Le Mahâbhârata (traduction Ballin)/Volume 2/1-LDEAPLS-Ch17
Ernest Leroux, éditeur, (2, p. 97-100).
760. Vaiçampâyana dit : Tous les soldats ayant été tués pendant leur sommeil, par trois (héros montés sur leurs) chars, le roi Youdhishthira dit, en pleurant, au Dâçârhien :
761. « Comment donc, ô Krishna, tous les très grands guerriers, mes fils, ont-ils été tués par le fils de Drona, cet (homme) méchant, vil et maladroit ?
762. Comment les fils de Droupada, ainsi que des centaines et des milliers de guerriers courageux, exercés à l’usage des armes, ont-ils été abattus par le fils de Drona ?
763. Comment donc (celui-ci a-t-il pu) tuer Dhrishtadyoumna, le meilleur des maitres de char, auquel le grand archer Drona ne montra pas son visage dans le combat" ?
764. Ô taureau des hommes, quelle œuvre méritoire avait donc été accomplie par le fils du gourou, pour qu’il pût, à lui seul, hier tous les nôtres ? »
765. Çrîbhagavant (le vénérable Krishna) répondit : Assurément, le fils de Drona avait imploré la protection du maître des dieux, de l’immuable (Mahâdeva), puisqu’à lui seul il tua de nombreux (adversaires).

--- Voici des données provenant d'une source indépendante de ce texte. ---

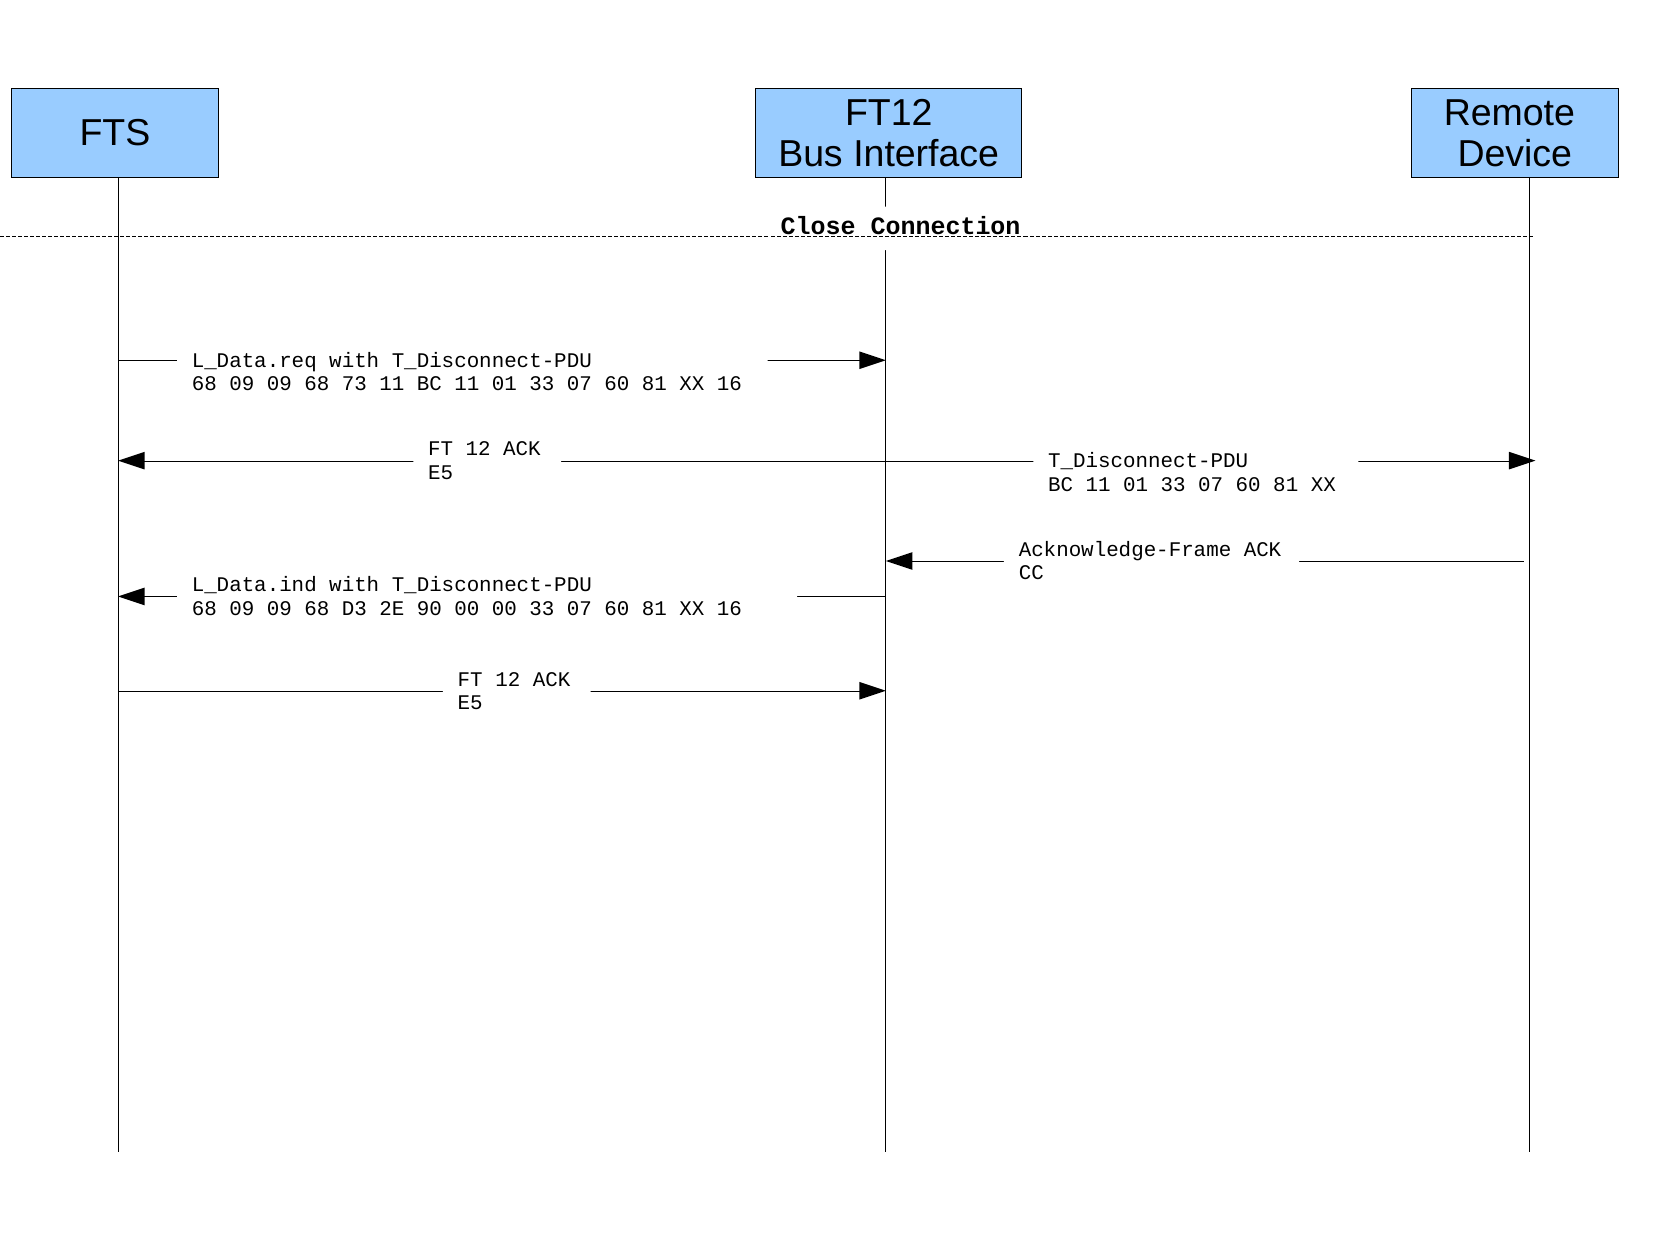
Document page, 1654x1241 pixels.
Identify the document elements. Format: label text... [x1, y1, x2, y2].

766. Car, quand il est favorable, Mahâdeva est capable de donner, même la qualité de dieu. Giriça (Mahâdeva, maître des montagnes) peut douer (un homme) d’une force suffisante, pour briser Indra lui-même.
767. Certes, ô taureau des Bharatides, je connais réellement Mahâdeva, ainsi que les différents exploits qu’il a accomplis jadis.

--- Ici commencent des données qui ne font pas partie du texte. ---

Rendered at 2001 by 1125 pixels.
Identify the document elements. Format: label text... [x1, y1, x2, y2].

768. Il est le commencement, le milieu et la fin des êtres, ô Bharatide. C’est par son impulsion (seule), que ce monde entier se meut.

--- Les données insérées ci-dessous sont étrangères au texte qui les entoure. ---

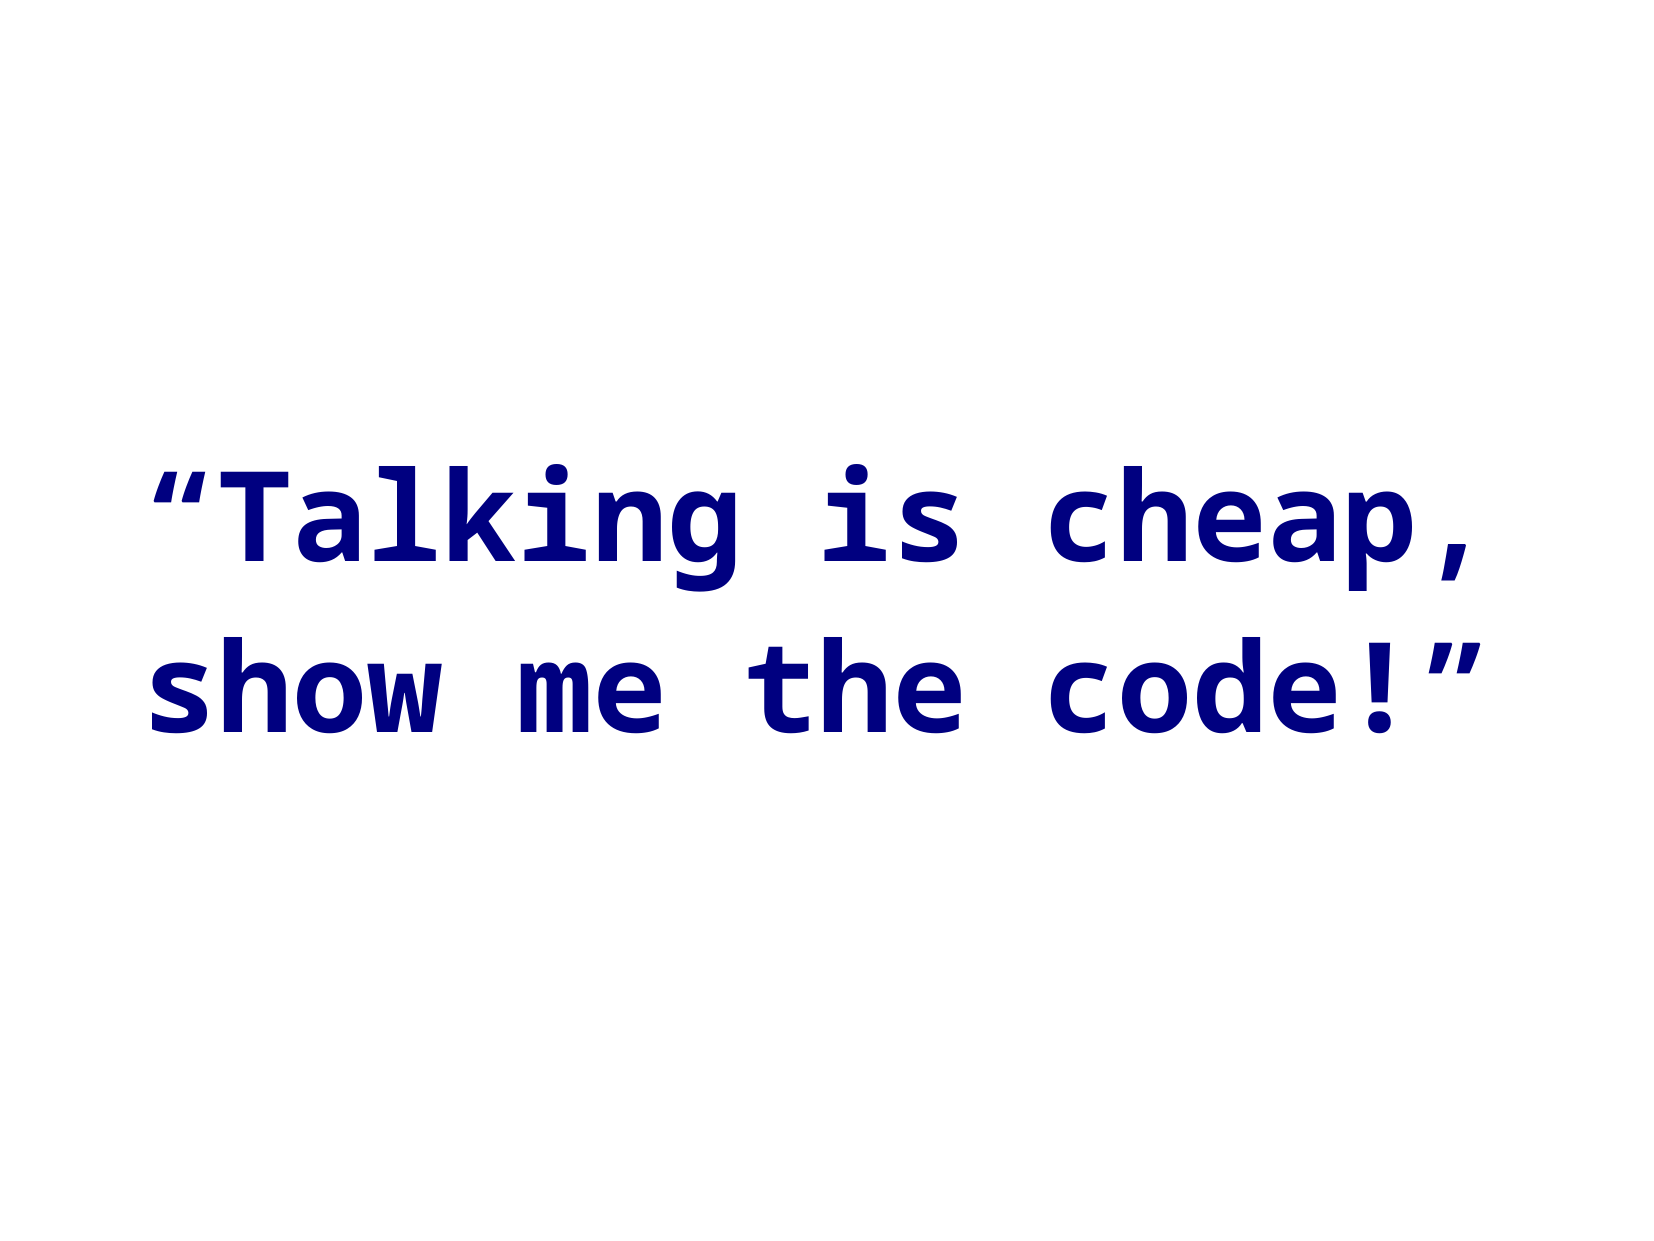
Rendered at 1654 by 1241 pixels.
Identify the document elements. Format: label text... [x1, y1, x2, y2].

text_box “Talking is cheap, show me the code!” [127, 420, 1562, 755]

769. Jadis (Brahma), le puissant ancêtre du monde, voulant procéder à la création des êtres, le vit et lui dit : « Hâte-toi de créer les êtres. »
770. Le grand ascète aux cheveux fauves, qui connaissait les défauts (futurs) des créatures, ayant répondu : « Soit », se plongea dans l’eau et s’y livra longtemps à l’ascétisme.
771. Puis, Pitâmaha, après l’avoir considéré pendant un temps très long, donna, par la pensée, naissance à l’immortel créateur de tous les êtres.
772. Celui-ci, en voyant Giriça endormi dans l’eau, dit a son père (Brahma) : « S’il n’existe pas un autre (dieu) créé avant moi, je donnerai naissance aux créatures. »
773. Le père lui répondit : « Ton aîné n’existe pas. Ce Sthânou (Çiva) plongé dans l’eau, (s’y tient) immobile. Exécute le développement du (monde). »
774. Il créa les êtres, (et d’abord) les sept Prajâpatis dont Daksha est le premier, à l’aide desquels il fit tout cet ensemble des créatures, qui sont de quatre sortes.
775. À peine créées, elles coururent, affamées, sur Prajâpati, pour le dévorer, ô roi.
776. Celui-ci, voyant qu’il allait être dévoré, courut implorer la protection de Pitâmaha. « Que Bhagavant, (dit-il), me protège contre elles, et leur accorde la subsistance. »
777. Il leur assigna alors, pour nourriture, les végétaux et les plantes, et les animaux faibles pour les plus forts.
778. Les êtres créés, joyeux qu’on leur eût accordé leur nourriture, s’en allèrent comme ils étaient venus, et se multiplièrent par voie de génération.
779. L’ensemble des êtres s’étant accru, le gourou du monde fut satisfait. (Roudra), l’aîné des êtres, sortit de l’eau et vit ces créatures.
780. Les êtres de différentes sortes avaient été créés et s’étaient accrus par leur propre énergie. L’adorable Roudra s’irrita et agita son phallus,
781. Qui, planté dans la terre, s’y tint immobile. L’immuable Brahma, voulant l’apaiser par de (bonnes) paroles, lui tint ce discours :
782. « Pourquoi, après être resté longtemps dans l’eau, fais-tu (tout) ce bruit ? Pourquoi, après avoir dressé ce phallus, l’enfonces-tu dans la terre ? »
788. Ce gourou du monde, dont la colère était excitée, dit à son (propre) gourou : « Qu’en ferais-je, (puisque) les êtres ont été créés autrement que par lui ?
784. C’est par mon ascétisme, ô Pitâmaha, que la nourriture a été obtenue pour les êtres (vivants). De même que les plantes, les créatures (vivantes) se développeront continuellement. »
785. Sur ces paroles, le grand ascète Bhava (Roudra) alla se livrer à l'ascétisme, au (pied du) mont Mouñjavant.